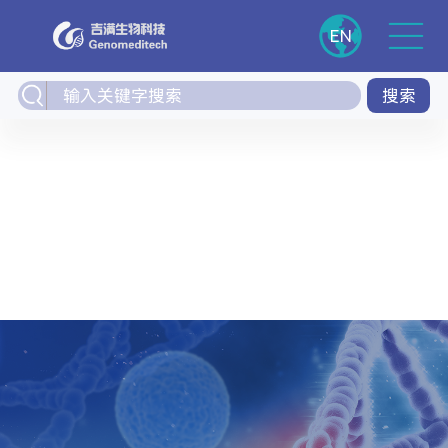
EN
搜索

--

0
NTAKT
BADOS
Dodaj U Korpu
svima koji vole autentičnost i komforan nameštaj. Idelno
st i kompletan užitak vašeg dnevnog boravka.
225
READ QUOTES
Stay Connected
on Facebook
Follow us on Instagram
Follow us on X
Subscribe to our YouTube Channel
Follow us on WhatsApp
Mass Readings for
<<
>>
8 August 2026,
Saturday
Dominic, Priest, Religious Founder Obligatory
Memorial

---

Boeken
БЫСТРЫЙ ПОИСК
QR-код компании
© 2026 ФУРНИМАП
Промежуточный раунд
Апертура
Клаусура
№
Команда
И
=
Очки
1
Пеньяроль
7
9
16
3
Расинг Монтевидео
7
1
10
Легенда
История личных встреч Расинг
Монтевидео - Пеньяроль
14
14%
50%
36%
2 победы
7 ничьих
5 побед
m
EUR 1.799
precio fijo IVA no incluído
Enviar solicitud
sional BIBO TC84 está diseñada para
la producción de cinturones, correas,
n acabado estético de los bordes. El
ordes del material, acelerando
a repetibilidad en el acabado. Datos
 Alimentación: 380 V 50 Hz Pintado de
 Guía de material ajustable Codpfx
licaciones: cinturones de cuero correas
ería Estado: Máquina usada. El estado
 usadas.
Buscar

• WORK ORDER
Keep only the lines of the listing that contain the word "Расинг", and copy them.

• FINAL ANSWER
Расинг Монтевидео
История личных встреч Расинг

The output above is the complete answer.